How will your technology evolve to support these opportunities?
One of the pleasures of our having adopted a novel approach to speech recognition is that we are still in a period of making unusually rapid progress in the performance of our technology. For instance, a breakthrough a few months ago has shown how our already fast search process can be made several times faster while needing only a fraction of the current memory requirement. Although initially confined to our simplest applications, the new technique is gradually being extended for use in all our applications.

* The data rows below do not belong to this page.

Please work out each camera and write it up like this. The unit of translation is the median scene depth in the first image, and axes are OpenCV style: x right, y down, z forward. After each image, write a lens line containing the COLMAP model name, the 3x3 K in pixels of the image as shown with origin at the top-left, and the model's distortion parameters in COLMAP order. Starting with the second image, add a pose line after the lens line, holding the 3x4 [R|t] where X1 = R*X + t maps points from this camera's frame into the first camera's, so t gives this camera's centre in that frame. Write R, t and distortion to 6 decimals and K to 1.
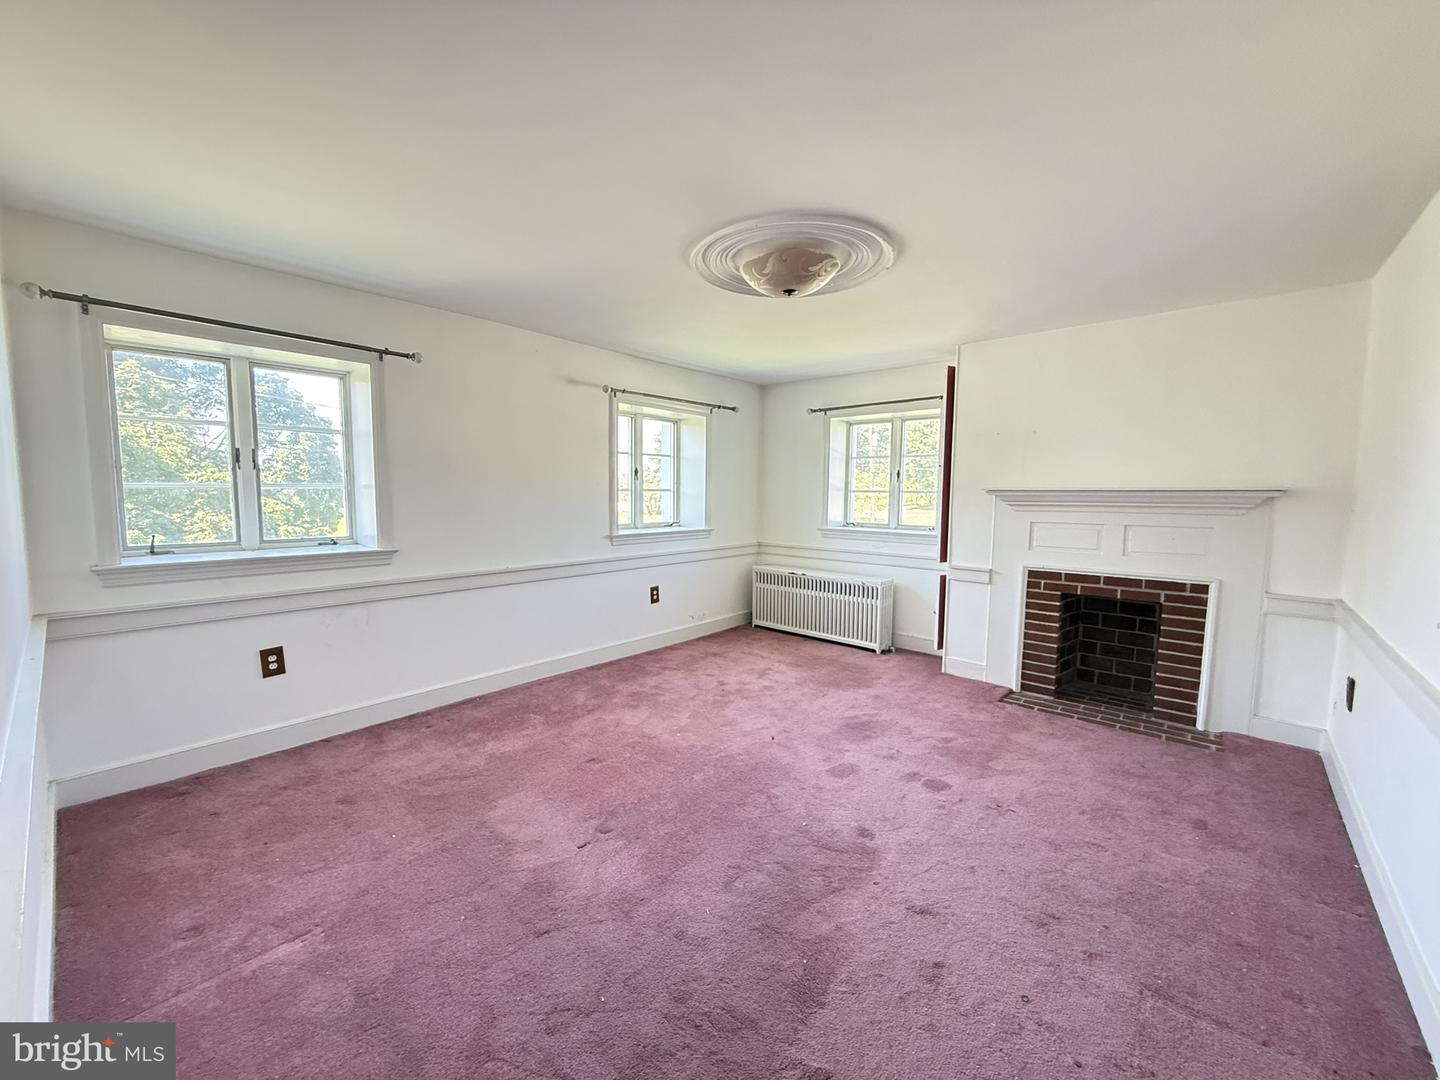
lens RADIAL K [[573.0, 0, 720.0], [0, 573.0, 540.0], [0, 0, 1]] dist [0.000100, -0.000020]
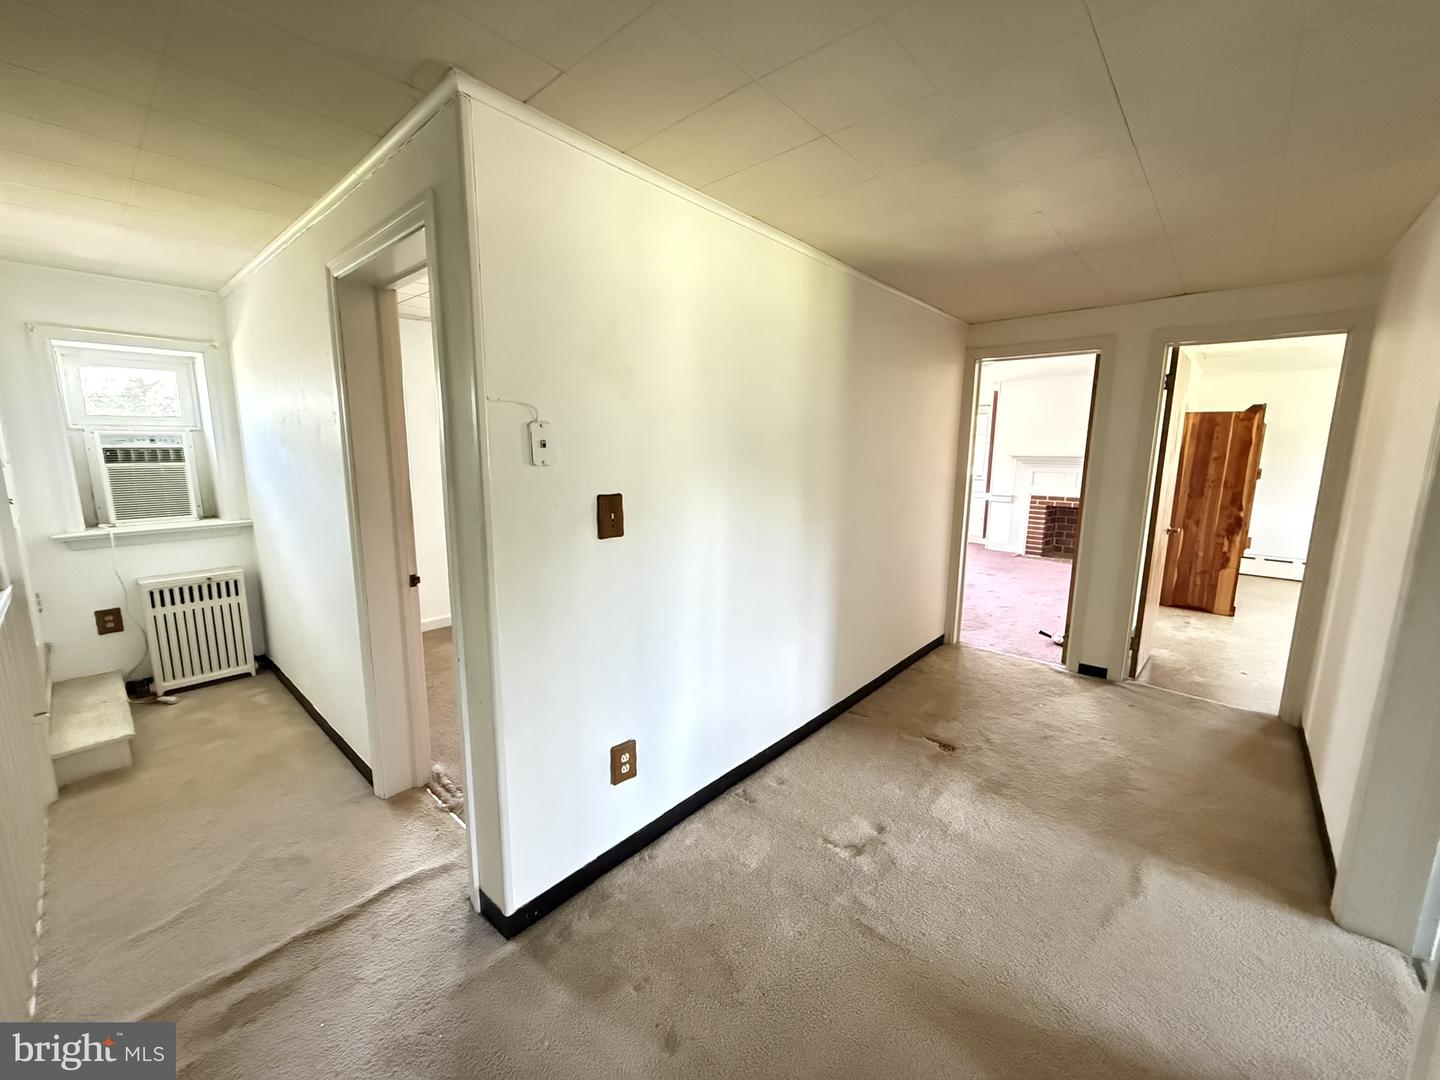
lens RADIAL K [[573.0, 0, 720.0], [0, 573.0, 540.0], [0, 0, 1]] dist [0.000100, -0.000020]
pose [[0.999938, -0.001648, -0.011054, -0.569022], [0.002528, 0.996789, 0.080032, 0.045963], [0.010887, -0.080055, 0.996731, -1.100053]]
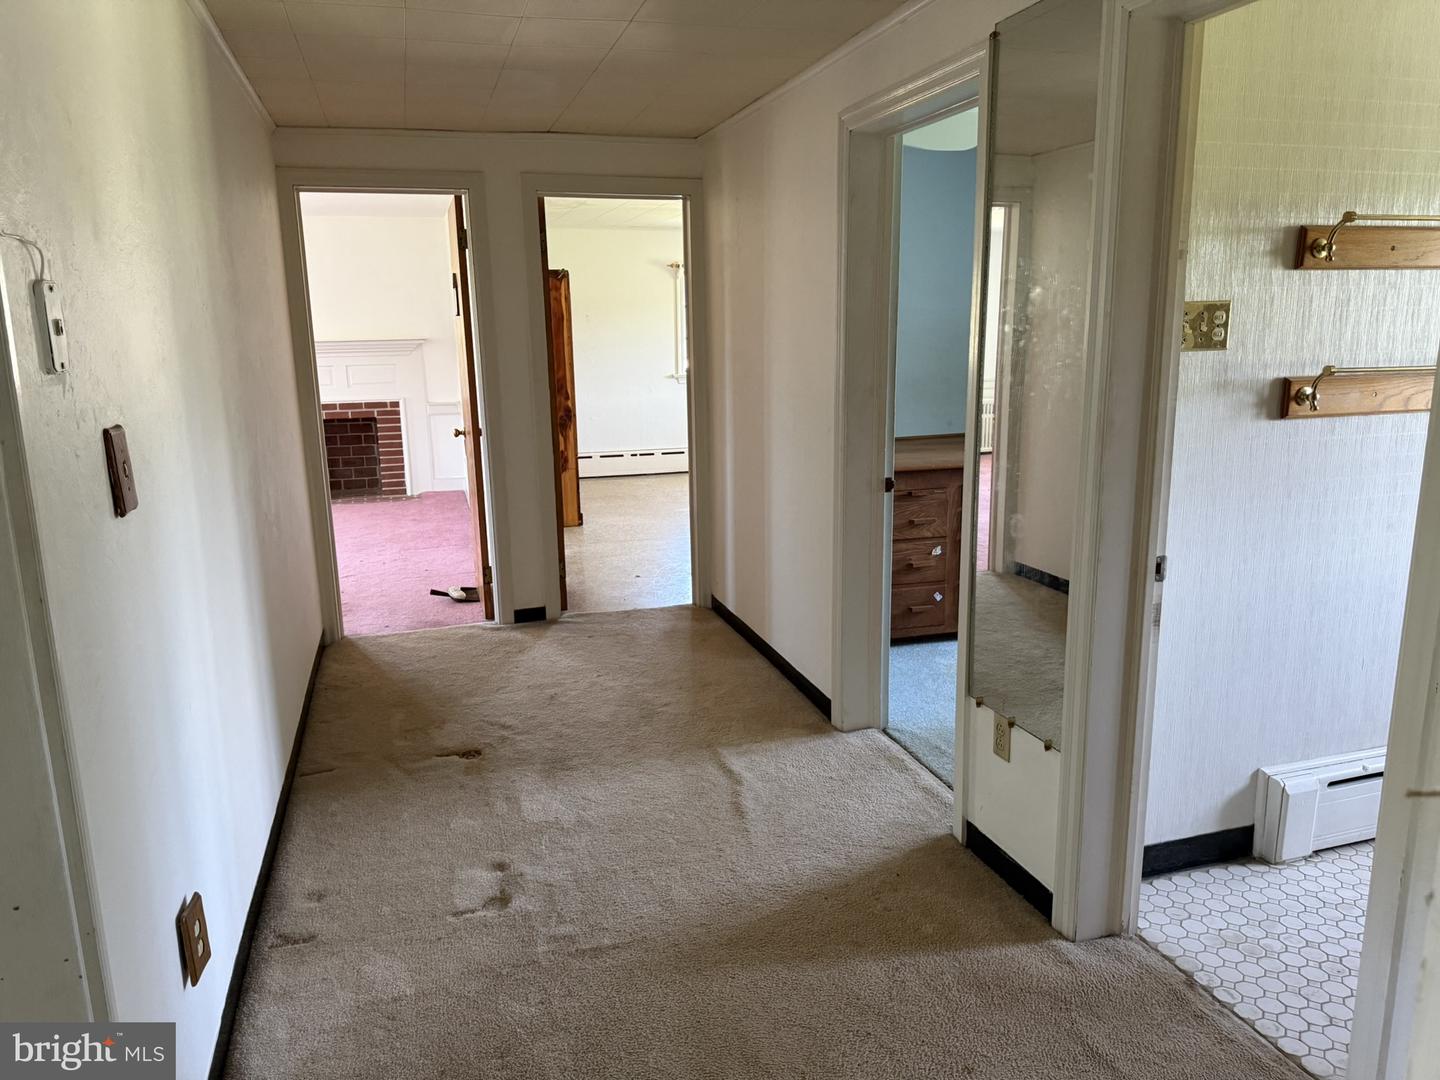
lens RADIAL K [[998.9, 0, 720.0], [0, 998.9, 540.0], [0, 0, 1]] dist [0.158334, -0.308867]
pose [[0.529573, -0.197957, 0.824843, -0.898947], [0.094324, 0.980101, 0.174659, 0.041510], [-0.843004, -0.014692, 0.537707, -1.065412]]
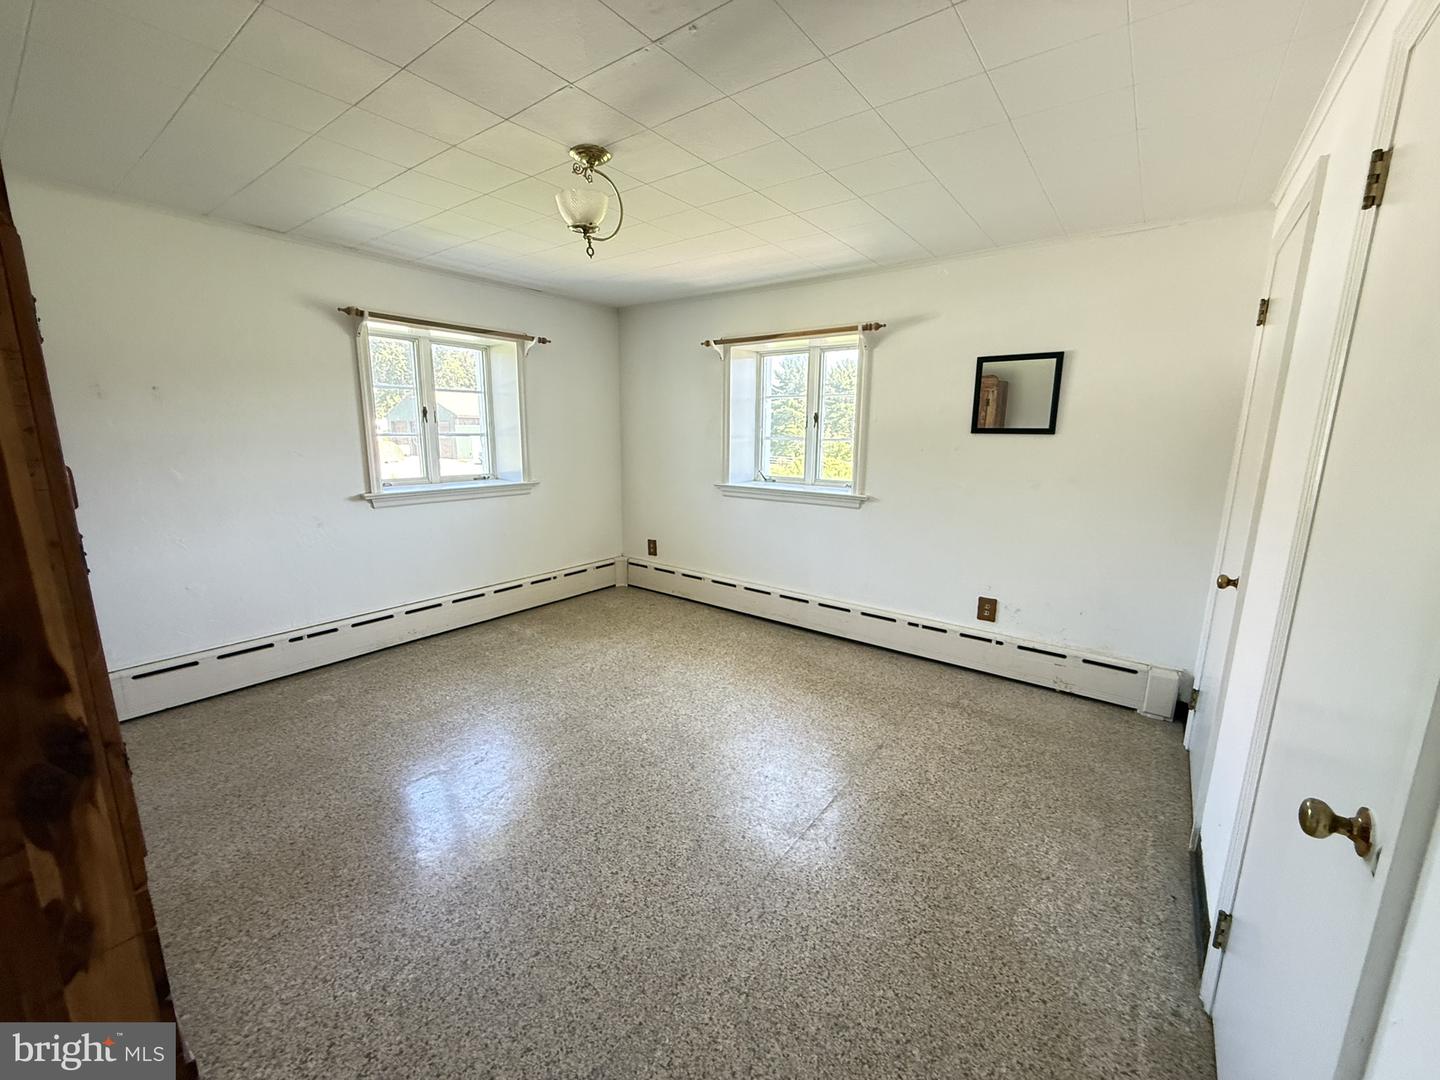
lens RADIAL K [[573.0, 0, 720.0], [0, 573.0, 540.0], [0, 0, 1]] dist [0.000100, -0.000020]
pose [[-0.070830, -0.203241, 0.976563, 0.384679], [0.073540, 0.975294, 0.208310, -0.014001], [-0.994774, 0.086571, -0.054134, -0.021753]]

We expect such evolution to continue, allowing us to do more and more with given hardware. We expect to see a larger proportion of our software running on the client side or in standalone applications. The amount of accessible mobile content and information (either stored locally on the device or over the network) is set to grow considerably over the next year or two. We believe that our special strength in enabling users to select efficiently from very large numbers of items with single voice inputs will become increasingly apparent.
Any final comments?
When you interviewed my colleague, Melvyn Hunt, a year ago, he expressed his excitement at seeing the emergence of worthwhile, widely used applications of voice mobile search. I fully share that excitement. I’m convinced that voice mobile search applications are going to play an important part in our daily lives.
Also, I would like to express my personal joy and excitement in being associated with a tightknit team of exceptionally bright individuals who are determined to bring value to our partners and to the marketplace.